**WORK TO BE COMPLETED**
The reply should contain every entry exactly as given, with no pictures in it.

*** Begin section ***

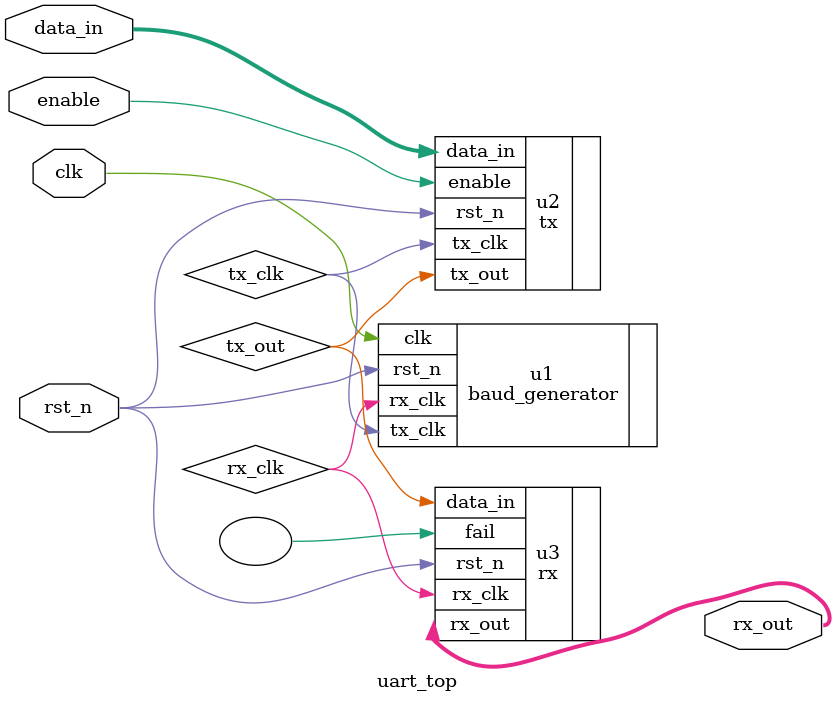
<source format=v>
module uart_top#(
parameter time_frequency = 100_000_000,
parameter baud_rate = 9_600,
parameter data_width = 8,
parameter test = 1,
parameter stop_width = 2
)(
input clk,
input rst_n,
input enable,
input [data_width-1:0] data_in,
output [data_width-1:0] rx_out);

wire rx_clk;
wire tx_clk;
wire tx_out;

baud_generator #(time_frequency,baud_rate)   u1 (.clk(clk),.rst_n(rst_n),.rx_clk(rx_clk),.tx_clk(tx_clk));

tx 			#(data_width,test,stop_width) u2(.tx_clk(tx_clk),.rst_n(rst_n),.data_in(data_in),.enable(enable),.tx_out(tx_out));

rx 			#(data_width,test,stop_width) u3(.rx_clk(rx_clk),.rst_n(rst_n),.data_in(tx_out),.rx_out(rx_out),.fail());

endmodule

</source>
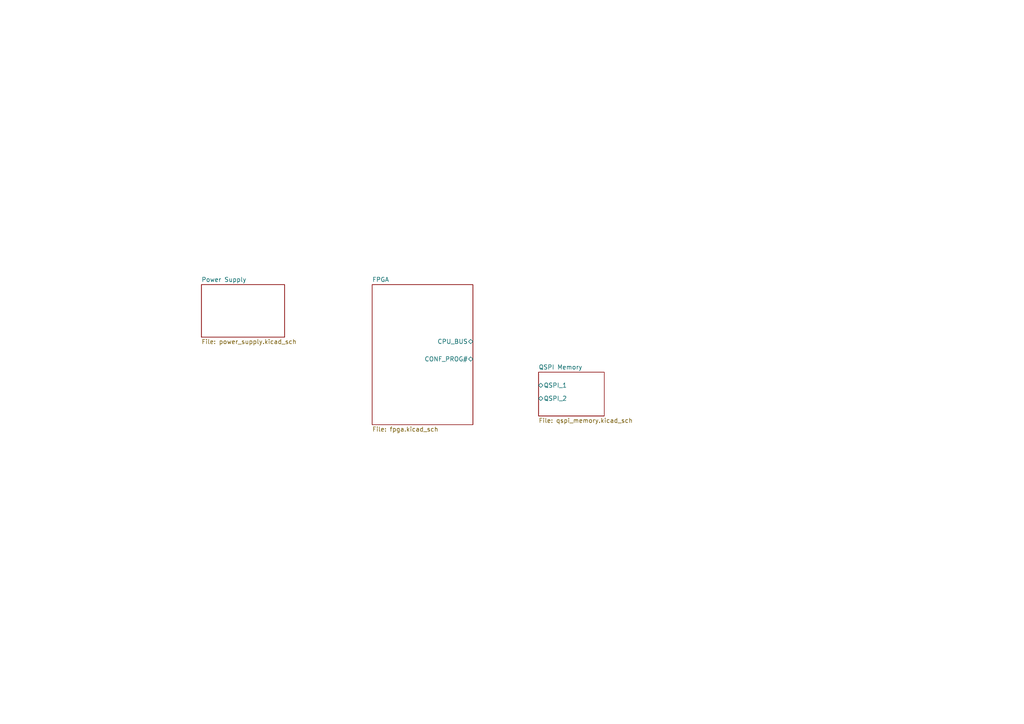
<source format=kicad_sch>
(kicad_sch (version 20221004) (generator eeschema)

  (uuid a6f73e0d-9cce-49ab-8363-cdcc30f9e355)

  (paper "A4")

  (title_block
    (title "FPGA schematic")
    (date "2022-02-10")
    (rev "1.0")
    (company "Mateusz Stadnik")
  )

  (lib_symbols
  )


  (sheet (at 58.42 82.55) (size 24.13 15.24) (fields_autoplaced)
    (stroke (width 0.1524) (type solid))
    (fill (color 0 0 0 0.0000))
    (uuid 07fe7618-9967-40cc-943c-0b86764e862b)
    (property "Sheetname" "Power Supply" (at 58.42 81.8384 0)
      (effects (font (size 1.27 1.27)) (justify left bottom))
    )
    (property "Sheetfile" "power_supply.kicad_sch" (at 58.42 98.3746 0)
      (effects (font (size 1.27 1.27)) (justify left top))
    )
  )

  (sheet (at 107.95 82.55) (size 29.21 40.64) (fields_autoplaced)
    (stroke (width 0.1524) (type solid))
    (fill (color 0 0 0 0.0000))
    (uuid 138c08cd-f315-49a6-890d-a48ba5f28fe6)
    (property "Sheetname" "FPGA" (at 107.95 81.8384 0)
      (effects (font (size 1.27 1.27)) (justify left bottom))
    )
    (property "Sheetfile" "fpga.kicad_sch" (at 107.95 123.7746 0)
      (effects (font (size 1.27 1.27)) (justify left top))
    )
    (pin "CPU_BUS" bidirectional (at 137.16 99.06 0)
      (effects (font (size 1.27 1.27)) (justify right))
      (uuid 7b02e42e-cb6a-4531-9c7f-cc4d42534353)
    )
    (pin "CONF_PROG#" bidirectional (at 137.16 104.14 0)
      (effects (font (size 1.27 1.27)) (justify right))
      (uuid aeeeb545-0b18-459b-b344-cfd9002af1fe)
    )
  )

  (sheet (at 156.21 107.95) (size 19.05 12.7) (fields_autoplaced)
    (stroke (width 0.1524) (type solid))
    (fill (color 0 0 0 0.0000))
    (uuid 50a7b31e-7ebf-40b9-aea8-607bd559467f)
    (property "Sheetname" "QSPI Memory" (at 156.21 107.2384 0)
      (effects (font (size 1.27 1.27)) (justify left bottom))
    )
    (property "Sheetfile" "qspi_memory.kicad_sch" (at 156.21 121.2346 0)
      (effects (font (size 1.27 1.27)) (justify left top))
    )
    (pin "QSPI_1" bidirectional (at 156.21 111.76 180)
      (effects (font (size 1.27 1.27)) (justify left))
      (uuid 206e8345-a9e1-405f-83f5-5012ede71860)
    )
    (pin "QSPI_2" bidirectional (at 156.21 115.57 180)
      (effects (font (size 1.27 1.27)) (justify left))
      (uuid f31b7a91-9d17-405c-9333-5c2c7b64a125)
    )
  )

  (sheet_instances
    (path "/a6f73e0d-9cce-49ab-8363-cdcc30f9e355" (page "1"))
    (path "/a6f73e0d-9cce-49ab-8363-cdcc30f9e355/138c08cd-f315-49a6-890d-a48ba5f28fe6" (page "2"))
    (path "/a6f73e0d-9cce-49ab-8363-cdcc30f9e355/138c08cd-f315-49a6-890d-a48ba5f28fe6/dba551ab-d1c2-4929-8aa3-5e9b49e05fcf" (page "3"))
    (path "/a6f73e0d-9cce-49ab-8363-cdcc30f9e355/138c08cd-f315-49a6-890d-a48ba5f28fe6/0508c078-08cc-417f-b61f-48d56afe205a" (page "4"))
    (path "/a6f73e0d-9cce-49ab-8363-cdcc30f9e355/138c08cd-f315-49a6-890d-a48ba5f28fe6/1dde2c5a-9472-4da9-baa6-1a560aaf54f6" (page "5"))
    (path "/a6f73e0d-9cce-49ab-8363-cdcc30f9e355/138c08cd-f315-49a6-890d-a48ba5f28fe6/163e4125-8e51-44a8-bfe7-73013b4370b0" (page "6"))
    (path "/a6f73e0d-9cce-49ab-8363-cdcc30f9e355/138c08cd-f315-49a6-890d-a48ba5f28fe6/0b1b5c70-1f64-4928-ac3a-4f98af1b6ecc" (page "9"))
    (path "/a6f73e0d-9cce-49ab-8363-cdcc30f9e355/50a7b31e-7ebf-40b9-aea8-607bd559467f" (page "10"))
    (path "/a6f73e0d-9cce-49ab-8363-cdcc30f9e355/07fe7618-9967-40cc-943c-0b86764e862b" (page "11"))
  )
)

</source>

*** End section ***

**WRITTEN ANSWER**
<source format=v>
module uart_top#(
parameter time_frequency = 100_000_000,
parameter baud_rate = 9_600,
parameter data_width = 8,
parameter test = 1,
parameter stop_width = 2
)(
input clk,
input rst_n,
input enable,
input [data_width-1:0] data_in,
output [data_width-1:0] rx_out);

wire rx_clk;
wire tx_clk;
wire tx_out;

baud_generator #(time_frequency,baud_rate)   u1 (.clk(clk),.rst_n(rst_n),.rx_clk(rx_clk),.tx_clk(tx_clk));

tx 			#(data_width,test,stop_width) u2(.tx_clk(tx_clk),.rst_n(rst_n),.data_in(data_in),.enable(enable),.tx_out(tx_out));

rx 			#(data_width,test,stop_width) u3(.rx_clk(rx_clk),.rst_n(rst_n),.data_in(tx_out),.rx_out(rx_out),.fail());

endmodule

</source>
<source format=kicad_sch>
(kicad_sch (version 20221004) (generator eeschema)

  (uuid a6f73e0d-9cce-49ab-8363-cdcc30f9e355)

  (paper "A4")

  (title_block
    (title "FPGA schematic")
    (date "2022-02-10")
    (rev "1.0")
    (company "Mateusz Stadnik")
  )

  (lib_symbols
  )


  (sheet (at 58.42 82.55) (size 24.13 15.24) (fields_autoplaced)
    (stroke (width 0.1524) (type solid))
    (fill (color 0 0 0 0.0000))
    (uuid 07fe7618-9967-40cc-943c-0b86764e862b)
    (property "Sheetname" "Power Supply" (at 58.42 81.8384 0)
      (effects (font (size 1.27 1.27)) (justify left bottom))
    )
    (property "Sheetfile" "power_supply.kicad_sch" (at 58.42 98.3746 0)
      (effects (font (size 1.27 1.27)) (justify left top))
    )
  )

  (sheet (at 107.95 82.55) (size 29.21 40.64) (fields_autoplaced)
    (stroke (width 0.1524) (type solid))
    (fill (color 0 0 0 0.0000))
    (uuid 138c08cd-f315-49a6-890d-a48ba5f28fe6)
    (property "Sheetname" "FPGA" (at 107.95 81.8384 0)
      (effects (font (size 1.27 1.27)) (justify left bottom))
    )
    (property "Sheetfile" "fpga.kicad_sch" (at 107.95 123.7746 0)
      (effects (font (size 1.27 1.27)) (justify left top))
    )
    (pin "CPU_BUS" bidirectional (at 137.16 99.06 0)
      (effects (font (size 1.27 1.27)) (justify right))
      (uuid 7b02e42e-cb6a-4531-9c7f-cc4d42534353)
    )
    (pin "CONF_PROG#" bidirectional (at 137.16 104.14 0)
      (effects (font (size 1.27 1.27)) (justify right))
      (uuid aeeeb545-0b18-459b-b344-cfd9002af1fe)
    )
  )

  (sheet (at 156.21 107.95) (size 19.05 12.7) (fields_autoplaced)
    (stroke (width 0.1524) (type solid))
    (fill (color 0 0 0 0.0000))
    (uuid 50a7b31e-7ebf-40b9-aea8-607bd559467f)
    (property "Sheetname" "QSPI Memory" (at 156.21 107.2384 0)
      (effects (font (size 1.27 1.27)) (justify left bottom))
    )
    (property "Sheetfile" "qspi_memory.kicad_sch" (at 156.21 121.2346 0)
      (effects (font (size 1.27 1.27)) (justify left top))
    )
    (pin "QSPI_1" bidirectional (at 156.21 111.76 180)
      (effects (font (size 1.27 1.27)) (justify left))
      (uuid 206e8345-a9e1-405f-83f5-5012ede71860)
    )
    (pin "QSPI_2" bidirectional (at 156.21 115.57 180)
      (effects (font (size 1.27 1.27)) (justify left))
      (uuid f31b7a91-9d17-405c-9333-5c2c7b64a125)
    )
  )

  (sheet_instances
    (path "/a6f73e0d-9cce-49ab-8363-cdcc30f9e355" (page "1"))
    (path "/a6f73e0d-9cce-49ab-8363-cdcc30f9e355/138c08cd-f315-49a6-890d-a48ba5f28fe6" (page "2"))
    (path "/a6f73e0d-9cce-49ab-8363-cdcc30f9e355/138c08cd-f315-49a6-890d-a48ba5f28fe6/dba551ab-d1c2-4929-8aa3-5e9b49e05fcf" (page "3"))
    (path "/a6f73e0d-9cce-49ab-8363-cdcc30f9e355/138c08cd-f315-49a6-890d-a48ba5f28fe6/0508c078-08cc-417f-b61f-48d56afe205a" (page "4"))
    (path "/a6f73e0d-9cce-49ab-8363-cdcc30f9e355/138c08cd-f315-49a6-890d-a48ba5f28fe6/1dde2c5a-9472-4da9-baa6-1a560aaf54f6" (page "5"))
    (path "/a6f73e0d-9cce-49ab-8363-cdcc30f9e355/138c08cd-f315-49a6-890d-a48ba5f28fe6/163e4125-8e51-44a8-bfe7-73013b4370b0" (page "6"))
    (path "/a6f73e0d-9cce-49ab-8363-cdcc30f9e355/138c08cd-f315-49a6-890d-a48ba5f28fe6/0b1b5c70-1f64-4928-ac3a-4f98af1b6ecc" (page "9"))
    (path "/a6f73e0d-9cce-49ab-8363-cdcc30f9e355/50a7b31e-7ebf-40b9-aea8-607bd559467f" (page "10"))
    (path "/a6f73e0d-9cce-49ab-8363-cdcc30f9e355/07fe7618-9967-40cc-943c-0b86764e862b" (page "11"))
  )
)

</source>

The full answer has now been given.